The act of appreciation
We found that appreciation is symbolic of the value and worth that lower-income workers are seeking and represents whether resources are available to engage in agile work effectively.
"I just felt valued, even though I was brand new, they were like well no, we'll give you the nearest station, we'll give you a part-time line and you can manage it around your children...I just felt like a totally valued person..they're just a lot more open minded and they're really inclusive as well....It was just really refreshing for me to actually be in an organisation like that."
Sandra, NHS employee
To understand what appreciation means for this group of employees, four themes emerged:
Theme 1 related to the positive experiences and difficulties that lower-income agile workers face.
Theme 2 outlined five different forms of appreciation that lower-income agile workers strive for.
Theme 3 identified ways to foster facilitation and incorporation of appreciation in agile work.
Theme 4 identified the barriers in facilitating and incorporating appreciation.
The report shows that workers in this group associate feeling seen and being heard with being valued and appreciated. They also value feeling supported through significant personnel taking action to help them meet their agile working needs. Feeling valued was indicative of them feeling a sense of worth and feeling that they can be the best they can be in the workplace.
The common themes from the research found that employees from lower-income households valued:
- good health
- a loving family
- supervisor support
- financial security
Recommendation to facilitate best practices in agile work for lower-income household workers
As a result of the findings, the research recommends embedding appreciation in the NHS workforce with particular attention being paid to this group of workers. Employers in the NHS should encourage line managers to foster a culture of appreciation in the agile workforce, and leaders need to ensure that the needs of the workforce can be implemented in a tailored and appropriate fashion.
"I suppose it's about not assuming that they're all set up to go, you do have to check on an individual level …So it's that kind of information, you need to check and just not make an assumption."
The ‘THANK’ framework has been created to help employers embed appreciation in their organisations.
Methodology and participants
The participants in this report were classified based on objective and subjective criteria.

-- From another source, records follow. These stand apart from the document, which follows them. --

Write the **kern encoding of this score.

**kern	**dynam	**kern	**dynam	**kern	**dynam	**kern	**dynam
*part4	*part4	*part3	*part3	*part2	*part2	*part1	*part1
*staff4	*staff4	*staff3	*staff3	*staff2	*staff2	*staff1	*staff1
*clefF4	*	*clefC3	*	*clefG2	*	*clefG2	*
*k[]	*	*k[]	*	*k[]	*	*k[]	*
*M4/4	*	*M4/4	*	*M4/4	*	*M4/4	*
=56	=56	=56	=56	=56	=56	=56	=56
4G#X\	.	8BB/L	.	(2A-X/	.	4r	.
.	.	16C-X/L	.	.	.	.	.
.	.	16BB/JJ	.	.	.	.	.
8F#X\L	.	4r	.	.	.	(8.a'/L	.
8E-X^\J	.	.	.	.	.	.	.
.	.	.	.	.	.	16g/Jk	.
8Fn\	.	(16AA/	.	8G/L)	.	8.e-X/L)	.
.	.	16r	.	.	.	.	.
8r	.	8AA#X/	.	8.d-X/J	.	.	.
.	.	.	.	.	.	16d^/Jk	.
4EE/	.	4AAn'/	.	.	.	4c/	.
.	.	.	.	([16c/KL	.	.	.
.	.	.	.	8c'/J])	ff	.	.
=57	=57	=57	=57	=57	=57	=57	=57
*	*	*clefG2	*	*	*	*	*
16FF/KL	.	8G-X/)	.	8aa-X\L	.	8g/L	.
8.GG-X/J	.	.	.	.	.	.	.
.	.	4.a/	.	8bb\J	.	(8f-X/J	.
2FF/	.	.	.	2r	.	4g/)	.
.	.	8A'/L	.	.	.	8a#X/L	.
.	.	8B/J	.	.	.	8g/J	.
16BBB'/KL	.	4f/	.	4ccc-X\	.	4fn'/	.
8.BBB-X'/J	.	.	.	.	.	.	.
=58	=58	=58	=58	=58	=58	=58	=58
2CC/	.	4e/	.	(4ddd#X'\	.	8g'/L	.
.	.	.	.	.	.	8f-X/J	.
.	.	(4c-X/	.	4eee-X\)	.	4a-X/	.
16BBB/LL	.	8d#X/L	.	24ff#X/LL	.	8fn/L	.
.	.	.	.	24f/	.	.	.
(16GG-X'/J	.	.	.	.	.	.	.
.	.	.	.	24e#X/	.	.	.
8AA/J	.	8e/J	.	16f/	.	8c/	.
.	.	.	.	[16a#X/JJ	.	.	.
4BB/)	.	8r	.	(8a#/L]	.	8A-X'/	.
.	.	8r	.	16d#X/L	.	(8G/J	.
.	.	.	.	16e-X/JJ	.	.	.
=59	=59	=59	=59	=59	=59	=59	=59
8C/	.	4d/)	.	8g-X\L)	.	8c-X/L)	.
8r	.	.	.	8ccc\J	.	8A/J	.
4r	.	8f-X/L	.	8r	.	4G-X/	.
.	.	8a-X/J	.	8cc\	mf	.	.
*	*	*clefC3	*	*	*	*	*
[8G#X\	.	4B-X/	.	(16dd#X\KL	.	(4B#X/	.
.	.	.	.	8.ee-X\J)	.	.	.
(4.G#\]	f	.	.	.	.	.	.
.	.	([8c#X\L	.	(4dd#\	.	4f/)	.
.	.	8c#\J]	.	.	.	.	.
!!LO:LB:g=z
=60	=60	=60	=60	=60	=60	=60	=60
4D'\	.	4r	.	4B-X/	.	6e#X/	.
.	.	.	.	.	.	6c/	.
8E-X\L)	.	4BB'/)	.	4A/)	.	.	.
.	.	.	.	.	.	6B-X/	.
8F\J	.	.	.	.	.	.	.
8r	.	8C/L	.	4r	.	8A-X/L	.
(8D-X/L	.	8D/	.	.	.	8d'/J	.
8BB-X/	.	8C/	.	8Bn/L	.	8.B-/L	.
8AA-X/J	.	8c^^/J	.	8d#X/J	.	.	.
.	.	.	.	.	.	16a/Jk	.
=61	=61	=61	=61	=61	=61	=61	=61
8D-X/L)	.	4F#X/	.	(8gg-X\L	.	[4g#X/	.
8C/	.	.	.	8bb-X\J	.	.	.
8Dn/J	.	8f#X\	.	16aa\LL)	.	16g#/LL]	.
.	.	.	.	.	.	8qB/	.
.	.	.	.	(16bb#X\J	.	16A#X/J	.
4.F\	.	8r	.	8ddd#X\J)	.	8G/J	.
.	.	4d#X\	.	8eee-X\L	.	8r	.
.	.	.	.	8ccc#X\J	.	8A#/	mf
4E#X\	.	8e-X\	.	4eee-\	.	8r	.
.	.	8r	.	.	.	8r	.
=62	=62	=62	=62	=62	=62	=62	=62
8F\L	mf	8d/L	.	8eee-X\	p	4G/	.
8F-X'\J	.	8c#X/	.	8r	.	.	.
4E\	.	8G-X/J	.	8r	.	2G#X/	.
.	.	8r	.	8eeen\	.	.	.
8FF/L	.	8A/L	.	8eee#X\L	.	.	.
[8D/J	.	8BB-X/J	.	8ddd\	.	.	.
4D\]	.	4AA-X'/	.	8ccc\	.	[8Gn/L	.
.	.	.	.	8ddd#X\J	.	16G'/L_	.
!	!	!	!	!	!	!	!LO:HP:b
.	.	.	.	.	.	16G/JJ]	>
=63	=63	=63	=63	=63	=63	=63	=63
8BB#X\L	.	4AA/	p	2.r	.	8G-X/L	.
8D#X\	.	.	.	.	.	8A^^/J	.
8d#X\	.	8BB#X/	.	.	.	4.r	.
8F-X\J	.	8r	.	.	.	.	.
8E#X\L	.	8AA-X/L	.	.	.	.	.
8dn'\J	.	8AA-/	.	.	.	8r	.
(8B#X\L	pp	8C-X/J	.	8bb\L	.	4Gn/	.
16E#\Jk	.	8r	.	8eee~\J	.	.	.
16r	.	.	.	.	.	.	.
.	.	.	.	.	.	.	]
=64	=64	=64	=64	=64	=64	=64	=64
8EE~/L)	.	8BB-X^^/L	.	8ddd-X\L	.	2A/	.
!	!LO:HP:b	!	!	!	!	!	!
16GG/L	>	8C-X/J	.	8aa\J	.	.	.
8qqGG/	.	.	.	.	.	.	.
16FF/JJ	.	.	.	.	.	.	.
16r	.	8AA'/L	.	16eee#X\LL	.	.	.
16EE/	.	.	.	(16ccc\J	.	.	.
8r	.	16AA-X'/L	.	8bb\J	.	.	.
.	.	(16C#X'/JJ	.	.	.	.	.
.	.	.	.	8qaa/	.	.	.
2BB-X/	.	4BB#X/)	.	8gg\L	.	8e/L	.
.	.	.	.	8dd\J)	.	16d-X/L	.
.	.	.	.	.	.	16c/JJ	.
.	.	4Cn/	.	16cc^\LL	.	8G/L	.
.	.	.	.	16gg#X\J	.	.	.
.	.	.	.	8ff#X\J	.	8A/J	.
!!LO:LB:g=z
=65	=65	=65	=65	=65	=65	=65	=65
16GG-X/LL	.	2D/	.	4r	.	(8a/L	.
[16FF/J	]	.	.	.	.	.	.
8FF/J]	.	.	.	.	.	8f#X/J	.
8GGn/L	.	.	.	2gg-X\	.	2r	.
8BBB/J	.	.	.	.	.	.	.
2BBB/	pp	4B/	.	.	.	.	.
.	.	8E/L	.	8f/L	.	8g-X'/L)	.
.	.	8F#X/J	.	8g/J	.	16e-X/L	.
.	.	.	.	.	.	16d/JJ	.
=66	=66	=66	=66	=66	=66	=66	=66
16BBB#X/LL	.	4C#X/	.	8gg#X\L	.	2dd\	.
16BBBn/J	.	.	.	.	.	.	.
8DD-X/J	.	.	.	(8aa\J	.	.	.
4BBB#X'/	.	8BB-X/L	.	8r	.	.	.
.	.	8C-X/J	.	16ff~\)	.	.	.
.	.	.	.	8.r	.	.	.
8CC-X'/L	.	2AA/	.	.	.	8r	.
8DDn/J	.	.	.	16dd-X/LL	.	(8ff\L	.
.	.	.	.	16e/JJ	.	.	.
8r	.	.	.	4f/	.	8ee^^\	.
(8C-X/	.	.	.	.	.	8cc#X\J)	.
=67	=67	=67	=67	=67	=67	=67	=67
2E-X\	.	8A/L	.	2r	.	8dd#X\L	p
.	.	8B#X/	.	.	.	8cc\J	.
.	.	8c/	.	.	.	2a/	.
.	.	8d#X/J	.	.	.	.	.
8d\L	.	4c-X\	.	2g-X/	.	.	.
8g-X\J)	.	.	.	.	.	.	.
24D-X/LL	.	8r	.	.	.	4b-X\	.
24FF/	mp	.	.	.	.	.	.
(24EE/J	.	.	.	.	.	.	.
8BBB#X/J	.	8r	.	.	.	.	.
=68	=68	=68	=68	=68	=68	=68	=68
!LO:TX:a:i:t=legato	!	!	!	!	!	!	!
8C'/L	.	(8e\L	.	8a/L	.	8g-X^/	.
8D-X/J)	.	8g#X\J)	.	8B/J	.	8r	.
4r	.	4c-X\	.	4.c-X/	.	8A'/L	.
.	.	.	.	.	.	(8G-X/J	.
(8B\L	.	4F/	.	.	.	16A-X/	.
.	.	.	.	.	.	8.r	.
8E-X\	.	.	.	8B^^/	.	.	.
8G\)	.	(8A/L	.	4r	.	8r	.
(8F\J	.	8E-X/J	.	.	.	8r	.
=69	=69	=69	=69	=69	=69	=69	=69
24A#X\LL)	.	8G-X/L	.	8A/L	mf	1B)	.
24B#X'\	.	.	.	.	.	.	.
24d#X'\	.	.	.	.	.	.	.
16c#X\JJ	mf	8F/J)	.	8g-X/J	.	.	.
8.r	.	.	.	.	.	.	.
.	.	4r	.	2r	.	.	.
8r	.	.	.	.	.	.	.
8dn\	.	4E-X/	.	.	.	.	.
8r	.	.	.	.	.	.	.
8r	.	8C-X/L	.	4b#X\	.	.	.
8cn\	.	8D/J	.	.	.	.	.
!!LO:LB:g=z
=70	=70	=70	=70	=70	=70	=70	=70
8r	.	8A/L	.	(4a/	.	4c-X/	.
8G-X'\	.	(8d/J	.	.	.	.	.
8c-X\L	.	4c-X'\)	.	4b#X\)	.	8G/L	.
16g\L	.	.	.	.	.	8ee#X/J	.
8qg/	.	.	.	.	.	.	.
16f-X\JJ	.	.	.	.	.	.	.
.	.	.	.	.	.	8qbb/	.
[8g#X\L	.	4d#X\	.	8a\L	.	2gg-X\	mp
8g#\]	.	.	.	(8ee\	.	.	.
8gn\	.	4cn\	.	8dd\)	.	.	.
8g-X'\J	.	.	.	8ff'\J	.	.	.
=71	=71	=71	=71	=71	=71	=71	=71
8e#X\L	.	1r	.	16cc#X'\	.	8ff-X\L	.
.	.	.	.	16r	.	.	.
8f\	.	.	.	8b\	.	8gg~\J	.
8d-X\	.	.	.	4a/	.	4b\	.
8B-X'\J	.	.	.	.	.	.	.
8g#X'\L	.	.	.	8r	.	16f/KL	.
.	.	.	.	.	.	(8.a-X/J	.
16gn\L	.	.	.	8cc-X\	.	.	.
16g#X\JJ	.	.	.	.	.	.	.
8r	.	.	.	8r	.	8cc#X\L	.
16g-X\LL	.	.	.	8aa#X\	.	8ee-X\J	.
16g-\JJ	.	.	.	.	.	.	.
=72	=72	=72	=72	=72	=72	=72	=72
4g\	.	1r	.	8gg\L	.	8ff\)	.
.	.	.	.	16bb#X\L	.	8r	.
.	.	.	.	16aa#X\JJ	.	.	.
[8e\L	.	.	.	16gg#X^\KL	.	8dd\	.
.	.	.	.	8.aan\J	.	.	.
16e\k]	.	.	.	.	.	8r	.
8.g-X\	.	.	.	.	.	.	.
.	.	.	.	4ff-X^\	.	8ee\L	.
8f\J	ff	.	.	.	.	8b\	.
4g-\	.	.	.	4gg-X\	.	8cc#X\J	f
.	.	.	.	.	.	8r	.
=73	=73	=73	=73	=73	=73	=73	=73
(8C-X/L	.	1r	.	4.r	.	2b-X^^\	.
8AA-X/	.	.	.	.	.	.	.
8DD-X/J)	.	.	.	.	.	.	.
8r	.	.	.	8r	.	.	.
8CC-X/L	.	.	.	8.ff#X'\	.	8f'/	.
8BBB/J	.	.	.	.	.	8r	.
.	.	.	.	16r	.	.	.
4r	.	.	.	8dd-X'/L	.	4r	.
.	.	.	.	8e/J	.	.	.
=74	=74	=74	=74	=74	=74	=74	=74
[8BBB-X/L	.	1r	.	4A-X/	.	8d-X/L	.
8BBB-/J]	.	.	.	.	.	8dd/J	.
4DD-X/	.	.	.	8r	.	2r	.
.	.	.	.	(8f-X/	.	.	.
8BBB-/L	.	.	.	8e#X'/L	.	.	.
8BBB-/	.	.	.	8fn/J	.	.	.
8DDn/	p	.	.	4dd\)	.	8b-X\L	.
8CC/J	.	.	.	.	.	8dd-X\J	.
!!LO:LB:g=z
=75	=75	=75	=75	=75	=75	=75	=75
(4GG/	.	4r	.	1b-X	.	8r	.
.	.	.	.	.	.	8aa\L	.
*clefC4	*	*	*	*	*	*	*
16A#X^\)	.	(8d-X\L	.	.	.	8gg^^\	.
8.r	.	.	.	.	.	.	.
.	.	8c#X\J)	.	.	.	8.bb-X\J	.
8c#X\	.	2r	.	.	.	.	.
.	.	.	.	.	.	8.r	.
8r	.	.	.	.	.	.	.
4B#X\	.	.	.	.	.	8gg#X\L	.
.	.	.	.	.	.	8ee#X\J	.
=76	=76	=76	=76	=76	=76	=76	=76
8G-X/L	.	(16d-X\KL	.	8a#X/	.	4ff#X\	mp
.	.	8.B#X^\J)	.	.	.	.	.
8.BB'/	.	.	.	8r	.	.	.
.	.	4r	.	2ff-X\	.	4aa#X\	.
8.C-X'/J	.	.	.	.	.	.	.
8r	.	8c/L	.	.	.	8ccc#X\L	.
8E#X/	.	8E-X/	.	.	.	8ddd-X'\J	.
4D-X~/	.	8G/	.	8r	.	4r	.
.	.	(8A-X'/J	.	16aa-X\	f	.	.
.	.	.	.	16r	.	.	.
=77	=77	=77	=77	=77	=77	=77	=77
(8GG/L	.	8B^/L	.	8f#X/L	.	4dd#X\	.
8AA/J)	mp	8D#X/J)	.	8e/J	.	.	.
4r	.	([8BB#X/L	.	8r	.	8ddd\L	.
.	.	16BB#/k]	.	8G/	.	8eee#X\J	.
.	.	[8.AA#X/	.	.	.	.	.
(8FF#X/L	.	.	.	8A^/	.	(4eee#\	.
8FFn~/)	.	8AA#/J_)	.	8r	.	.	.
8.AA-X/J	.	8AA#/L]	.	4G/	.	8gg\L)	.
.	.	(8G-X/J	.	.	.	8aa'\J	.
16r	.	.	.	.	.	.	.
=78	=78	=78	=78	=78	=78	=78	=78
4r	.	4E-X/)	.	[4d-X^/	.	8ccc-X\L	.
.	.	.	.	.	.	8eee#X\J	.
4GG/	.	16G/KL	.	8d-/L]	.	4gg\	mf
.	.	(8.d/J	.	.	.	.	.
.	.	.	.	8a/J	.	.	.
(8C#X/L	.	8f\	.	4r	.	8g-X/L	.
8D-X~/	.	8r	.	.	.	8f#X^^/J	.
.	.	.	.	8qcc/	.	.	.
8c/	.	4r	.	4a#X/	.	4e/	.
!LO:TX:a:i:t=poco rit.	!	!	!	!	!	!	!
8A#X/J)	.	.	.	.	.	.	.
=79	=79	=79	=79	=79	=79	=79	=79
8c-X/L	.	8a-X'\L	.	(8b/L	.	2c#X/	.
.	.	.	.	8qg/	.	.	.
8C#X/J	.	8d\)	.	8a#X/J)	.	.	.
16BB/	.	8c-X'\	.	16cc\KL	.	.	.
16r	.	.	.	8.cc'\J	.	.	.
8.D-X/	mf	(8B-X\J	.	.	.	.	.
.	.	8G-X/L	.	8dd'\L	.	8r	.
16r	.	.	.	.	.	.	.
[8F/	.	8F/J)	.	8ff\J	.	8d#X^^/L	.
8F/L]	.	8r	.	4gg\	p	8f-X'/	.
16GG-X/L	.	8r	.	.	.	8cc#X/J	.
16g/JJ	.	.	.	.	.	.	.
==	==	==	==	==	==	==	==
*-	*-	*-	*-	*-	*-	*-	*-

The objective criteria were:
- income of £25,000 (full-time equivalent) per annum or below
- educational status
- occupational status
- the subjective criteria were if two or more of the following factors were met.
Workers were asked if they:
- feel financial strain
- have difficulty covering bills, travel costs and other outgoings
- are a single parent of dependent children
- have caring responsibilities for another person over 18
- live in cramped/difficult housing conditions.
This research was undertaken between March 2022 and November 2022.
Interviews were held with 16 lower-income workers from a range of different occupations within and beyond the NHS.
We also interviewed five employers and five stakeholders who work with lower-income workers in various capacities. The data was analysed using reflexive thematic analysis and revealed that ‘appreciation’ was a key factor that influenced the experiences of lower-income workers engaged in agile work.
A qualitative research design was developed to address this question and we had three key aims:
- how has the move to agile working impacted lower-income workers
- what is needed for lower-income workers to undertake agile work effectively
- what recommendations could be implemented to facilitate best practices in agile work for lower-income workers?
The study was approved by the University of Sussex Ethics Committee (ER/ER336/5).